Thank you. We have, with the support of the board last year, refreshed our ESG strategy overall and in particular, around environmental as well. Out of that, we've formed an ESG committee, which will be sponsored directed by myself. Part of that, we intend to set out, in a scientific way, the baseline as well as the measures that we will put in place to ensure that over time, we reduce our impact on environment. As you would have seen the slide on commodities, we've got coal. In the past, my answer to such questions was a simple one, where we said the portfolio of coal relative to the -- coal element relative to our portfolio of commodities that we handle, was minimal and EBITDA level was around 5%. This year, it has grown to over 20%, if I'm not mistaken. So there's some work to be done if that continues.
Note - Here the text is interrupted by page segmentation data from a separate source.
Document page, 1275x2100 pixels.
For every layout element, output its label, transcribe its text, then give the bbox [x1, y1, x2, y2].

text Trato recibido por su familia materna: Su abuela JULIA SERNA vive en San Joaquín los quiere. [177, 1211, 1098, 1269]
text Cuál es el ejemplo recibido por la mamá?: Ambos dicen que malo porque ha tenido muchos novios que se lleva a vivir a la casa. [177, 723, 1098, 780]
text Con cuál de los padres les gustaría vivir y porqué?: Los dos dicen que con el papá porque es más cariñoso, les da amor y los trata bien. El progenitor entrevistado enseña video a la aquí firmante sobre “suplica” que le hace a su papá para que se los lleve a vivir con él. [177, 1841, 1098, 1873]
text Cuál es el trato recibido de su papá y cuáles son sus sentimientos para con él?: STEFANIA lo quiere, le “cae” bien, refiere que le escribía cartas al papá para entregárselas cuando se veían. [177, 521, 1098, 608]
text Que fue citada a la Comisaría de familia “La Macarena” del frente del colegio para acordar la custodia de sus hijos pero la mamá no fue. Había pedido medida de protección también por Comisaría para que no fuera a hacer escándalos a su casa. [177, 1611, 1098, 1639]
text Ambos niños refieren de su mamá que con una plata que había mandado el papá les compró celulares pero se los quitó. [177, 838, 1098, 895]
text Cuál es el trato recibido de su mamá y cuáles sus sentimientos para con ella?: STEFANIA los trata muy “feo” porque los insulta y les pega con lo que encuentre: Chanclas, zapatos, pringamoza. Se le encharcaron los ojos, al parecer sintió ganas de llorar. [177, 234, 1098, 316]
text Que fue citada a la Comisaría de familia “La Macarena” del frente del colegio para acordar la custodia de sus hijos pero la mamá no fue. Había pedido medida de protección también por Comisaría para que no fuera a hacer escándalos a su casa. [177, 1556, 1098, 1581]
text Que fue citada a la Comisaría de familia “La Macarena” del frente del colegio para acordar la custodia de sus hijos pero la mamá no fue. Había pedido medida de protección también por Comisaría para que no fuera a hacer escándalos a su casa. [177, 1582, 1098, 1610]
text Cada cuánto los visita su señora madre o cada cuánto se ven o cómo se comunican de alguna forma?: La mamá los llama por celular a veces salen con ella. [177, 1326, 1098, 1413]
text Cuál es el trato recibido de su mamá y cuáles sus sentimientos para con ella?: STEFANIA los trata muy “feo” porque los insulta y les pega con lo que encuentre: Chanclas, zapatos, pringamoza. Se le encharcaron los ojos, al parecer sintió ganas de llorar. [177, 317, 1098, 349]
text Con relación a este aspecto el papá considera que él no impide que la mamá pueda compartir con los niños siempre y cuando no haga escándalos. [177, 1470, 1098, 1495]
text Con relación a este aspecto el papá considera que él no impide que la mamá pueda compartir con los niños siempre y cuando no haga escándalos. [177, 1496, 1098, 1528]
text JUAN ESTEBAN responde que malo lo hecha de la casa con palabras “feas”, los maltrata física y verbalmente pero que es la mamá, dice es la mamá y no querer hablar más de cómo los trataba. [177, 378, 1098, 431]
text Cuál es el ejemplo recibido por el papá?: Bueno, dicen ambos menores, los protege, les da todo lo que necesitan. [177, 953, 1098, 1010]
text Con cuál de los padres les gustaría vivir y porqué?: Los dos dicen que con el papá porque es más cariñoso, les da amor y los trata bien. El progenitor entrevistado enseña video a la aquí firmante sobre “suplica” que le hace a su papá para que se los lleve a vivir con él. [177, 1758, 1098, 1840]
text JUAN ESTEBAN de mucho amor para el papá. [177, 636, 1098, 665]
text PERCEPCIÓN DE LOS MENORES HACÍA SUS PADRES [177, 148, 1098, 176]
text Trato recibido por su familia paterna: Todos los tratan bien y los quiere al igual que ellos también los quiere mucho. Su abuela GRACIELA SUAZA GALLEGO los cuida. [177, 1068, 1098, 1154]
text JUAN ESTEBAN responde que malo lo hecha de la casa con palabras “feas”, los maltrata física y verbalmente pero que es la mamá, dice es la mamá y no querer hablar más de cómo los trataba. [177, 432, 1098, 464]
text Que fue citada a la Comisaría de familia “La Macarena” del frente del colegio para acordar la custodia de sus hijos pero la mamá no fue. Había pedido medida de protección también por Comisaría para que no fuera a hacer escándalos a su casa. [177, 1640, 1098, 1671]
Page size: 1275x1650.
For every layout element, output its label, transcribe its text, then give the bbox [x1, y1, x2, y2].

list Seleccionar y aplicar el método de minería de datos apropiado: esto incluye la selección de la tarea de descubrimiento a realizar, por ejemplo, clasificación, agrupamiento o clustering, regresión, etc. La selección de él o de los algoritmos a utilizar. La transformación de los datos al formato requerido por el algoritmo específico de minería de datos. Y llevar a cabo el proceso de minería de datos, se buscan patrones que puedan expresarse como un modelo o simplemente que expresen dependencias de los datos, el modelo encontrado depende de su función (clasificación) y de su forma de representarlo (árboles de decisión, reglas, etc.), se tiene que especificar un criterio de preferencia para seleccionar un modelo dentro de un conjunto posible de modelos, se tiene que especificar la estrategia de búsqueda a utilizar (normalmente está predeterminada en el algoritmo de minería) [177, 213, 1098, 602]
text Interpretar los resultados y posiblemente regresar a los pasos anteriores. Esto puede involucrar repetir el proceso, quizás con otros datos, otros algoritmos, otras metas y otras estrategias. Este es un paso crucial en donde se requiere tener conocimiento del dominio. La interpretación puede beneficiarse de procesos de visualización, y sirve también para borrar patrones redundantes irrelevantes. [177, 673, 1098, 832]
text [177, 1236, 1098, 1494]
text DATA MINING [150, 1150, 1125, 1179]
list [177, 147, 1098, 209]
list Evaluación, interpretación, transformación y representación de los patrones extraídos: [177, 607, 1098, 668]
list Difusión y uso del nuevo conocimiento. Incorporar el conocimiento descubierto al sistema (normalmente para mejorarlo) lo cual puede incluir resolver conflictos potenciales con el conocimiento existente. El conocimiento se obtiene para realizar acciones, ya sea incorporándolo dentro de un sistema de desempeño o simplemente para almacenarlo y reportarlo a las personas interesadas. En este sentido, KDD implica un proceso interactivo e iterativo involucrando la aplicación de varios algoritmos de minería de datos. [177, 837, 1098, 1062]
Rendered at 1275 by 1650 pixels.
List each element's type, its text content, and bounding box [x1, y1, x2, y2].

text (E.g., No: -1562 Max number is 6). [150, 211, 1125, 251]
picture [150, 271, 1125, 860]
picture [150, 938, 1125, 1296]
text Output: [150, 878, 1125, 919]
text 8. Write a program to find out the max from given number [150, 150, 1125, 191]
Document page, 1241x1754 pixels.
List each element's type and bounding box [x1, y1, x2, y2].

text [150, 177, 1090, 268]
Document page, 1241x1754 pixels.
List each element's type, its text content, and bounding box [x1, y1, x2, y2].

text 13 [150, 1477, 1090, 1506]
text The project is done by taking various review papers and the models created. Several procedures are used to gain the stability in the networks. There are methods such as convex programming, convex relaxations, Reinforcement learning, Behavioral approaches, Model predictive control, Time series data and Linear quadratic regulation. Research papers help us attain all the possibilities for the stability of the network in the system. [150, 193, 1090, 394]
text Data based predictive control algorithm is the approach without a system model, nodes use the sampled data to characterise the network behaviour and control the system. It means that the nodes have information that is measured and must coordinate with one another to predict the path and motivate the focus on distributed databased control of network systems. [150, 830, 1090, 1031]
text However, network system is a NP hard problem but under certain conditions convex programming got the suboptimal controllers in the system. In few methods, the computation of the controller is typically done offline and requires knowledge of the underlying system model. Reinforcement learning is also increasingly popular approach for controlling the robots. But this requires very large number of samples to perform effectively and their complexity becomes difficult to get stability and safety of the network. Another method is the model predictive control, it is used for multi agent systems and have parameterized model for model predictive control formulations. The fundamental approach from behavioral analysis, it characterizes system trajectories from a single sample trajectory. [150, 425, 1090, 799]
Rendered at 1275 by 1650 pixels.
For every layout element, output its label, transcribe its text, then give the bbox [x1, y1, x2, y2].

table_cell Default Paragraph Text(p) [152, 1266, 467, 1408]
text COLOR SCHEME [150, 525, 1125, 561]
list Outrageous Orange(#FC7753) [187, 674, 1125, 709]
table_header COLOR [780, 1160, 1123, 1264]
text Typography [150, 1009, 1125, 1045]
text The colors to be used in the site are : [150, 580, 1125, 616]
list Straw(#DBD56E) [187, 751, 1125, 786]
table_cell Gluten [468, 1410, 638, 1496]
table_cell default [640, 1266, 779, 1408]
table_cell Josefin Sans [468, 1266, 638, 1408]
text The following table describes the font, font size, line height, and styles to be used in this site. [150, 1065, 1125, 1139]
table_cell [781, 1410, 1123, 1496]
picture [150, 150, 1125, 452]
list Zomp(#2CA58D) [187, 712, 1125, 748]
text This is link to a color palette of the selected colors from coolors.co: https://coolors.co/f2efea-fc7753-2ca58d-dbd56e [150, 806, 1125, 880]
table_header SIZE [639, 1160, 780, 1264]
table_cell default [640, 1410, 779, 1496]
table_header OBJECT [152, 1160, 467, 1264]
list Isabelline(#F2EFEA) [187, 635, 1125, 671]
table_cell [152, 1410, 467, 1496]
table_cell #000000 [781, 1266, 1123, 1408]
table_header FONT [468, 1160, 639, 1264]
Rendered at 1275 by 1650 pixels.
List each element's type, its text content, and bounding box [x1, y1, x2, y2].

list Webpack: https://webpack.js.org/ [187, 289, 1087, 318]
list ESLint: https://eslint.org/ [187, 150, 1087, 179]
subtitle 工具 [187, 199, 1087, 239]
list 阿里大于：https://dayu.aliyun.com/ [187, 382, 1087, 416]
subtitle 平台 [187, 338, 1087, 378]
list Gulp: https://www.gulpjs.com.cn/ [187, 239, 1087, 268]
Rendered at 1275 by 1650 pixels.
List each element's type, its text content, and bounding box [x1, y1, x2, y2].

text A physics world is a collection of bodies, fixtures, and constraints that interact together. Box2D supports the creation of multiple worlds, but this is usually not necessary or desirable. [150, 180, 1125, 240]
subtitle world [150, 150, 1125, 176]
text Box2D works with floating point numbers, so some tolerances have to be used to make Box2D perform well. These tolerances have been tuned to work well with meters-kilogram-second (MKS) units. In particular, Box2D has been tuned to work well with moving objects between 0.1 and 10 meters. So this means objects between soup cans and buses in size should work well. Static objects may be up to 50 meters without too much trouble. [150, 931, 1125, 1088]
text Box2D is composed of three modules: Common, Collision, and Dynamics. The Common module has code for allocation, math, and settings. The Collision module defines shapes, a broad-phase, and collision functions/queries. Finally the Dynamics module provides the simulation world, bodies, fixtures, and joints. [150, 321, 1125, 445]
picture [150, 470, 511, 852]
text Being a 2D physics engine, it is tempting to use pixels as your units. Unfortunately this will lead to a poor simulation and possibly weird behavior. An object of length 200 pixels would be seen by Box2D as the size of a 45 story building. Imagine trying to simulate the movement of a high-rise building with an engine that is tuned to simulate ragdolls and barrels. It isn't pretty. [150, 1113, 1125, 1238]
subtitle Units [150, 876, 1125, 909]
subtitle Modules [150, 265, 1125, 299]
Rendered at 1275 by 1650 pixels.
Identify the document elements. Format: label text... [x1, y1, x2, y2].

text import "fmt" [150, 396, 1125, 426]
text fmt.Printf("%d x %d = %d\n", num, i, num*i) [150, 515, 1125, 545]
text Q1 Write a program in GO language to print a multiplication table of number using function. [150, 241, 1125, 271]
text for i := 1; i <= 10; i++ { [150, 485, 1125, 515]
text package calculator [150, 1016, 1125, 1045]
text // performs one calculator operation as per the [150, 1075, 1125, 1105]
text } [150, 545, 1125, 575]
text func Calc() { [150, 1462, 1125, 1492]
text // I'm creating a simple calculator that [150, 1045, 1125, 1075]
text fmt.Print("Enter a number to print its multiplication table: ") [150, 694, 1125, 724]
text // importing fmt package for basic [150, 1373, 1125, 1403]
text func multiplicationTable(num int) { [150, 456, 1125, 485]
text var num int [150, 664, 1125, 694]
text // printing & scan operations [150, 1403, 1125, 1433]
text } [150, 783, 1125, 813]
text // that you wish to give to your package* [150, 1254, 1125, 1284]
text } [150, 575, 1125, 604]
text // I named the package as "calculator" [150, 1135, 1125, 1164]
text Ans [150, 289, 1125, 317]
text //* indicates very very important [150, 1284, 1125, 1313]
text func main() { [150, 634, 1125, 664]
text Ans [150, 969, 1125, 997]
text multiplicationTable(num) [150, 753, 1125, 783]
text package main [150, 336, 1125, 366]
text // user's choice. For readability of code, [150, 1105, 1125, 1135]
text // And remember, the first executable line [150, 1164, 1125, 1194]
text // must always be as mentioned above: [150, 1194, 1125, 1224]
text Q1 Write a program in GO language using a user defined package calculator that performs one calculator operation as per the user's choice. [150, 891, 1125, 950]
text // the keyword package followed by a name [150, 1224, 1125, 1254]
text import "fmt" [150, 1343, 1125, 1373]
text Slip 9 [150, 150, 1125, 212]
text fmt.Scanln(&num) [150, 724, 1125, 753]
Of course, the message that I put out forward was a very clear one that if we grow the 5 commodities that are friendly on an environmental side of things, other than mining, of course, that should then have a dilutive effect and should have a positive knock-on on the -- on our targets to contribute positively on environment.

Fathima Ally

executive
#29

Xolani, asked the question, how does the Port and Terminals picture look in comparison to pre-COVID? I do have the steps. I'm comfortable to respond. I mean you can build on it. I think from a volume perspective, in 2019, our Grindrod drybulk terminals achieved volumes of 11 million tonnes compared to the 16 million tonnes that we talked to in the slide deck earlier, which shows that we have uplifted on volume delivery by up to 45%. From a port perspective in 2019, they delivered 21 million tonnes compared to the 27 million tonnes in 2022. Again, that talks to a 29% uplift. Of course, that is on the back of improved infrastructure as well. The last question so far coming through online is from Bruce Williamson. Bruce asks, you never mentioned any work or opportunities with India. Since India will likely surpass China in terms of contribution to global growth. Is Grindrod involved in Indian opportunities?

Xolani Mbambo

executive
#30

Thank you for that question. We -- in our strategy, we are very clear where we participate in terms of the geographic footprint. We are in SADC, and we're moving up into the East Africa, including the DRC. That's where we operate. Of course, if you look at our IR, you'll see that we are spread out internationally. That's because of our ships agency, which requires presence in various ports for them to be able to provide a ships agency service offering to shipping lines that call multiple ports. India's importance to us is as an offtaker. And as I speak to you today, I've got my commercial team out in India, on a [ con call ] energy conference to understand the trends coming through. So from that perspective, similar to China, they remain very important to us as offtakers of what we move. We look in India as an operator of the ports. I think the answer is fairly remote at this stage. Thank you.

Fathima Ally

executive
#31

There are no more questions online. I'm not sure if there are any more questions from the floor.

Xolani Mbambo

executive
#32

Any other questions? Guess that wraps up our session. Thank you for coming here today, and we appreciate it.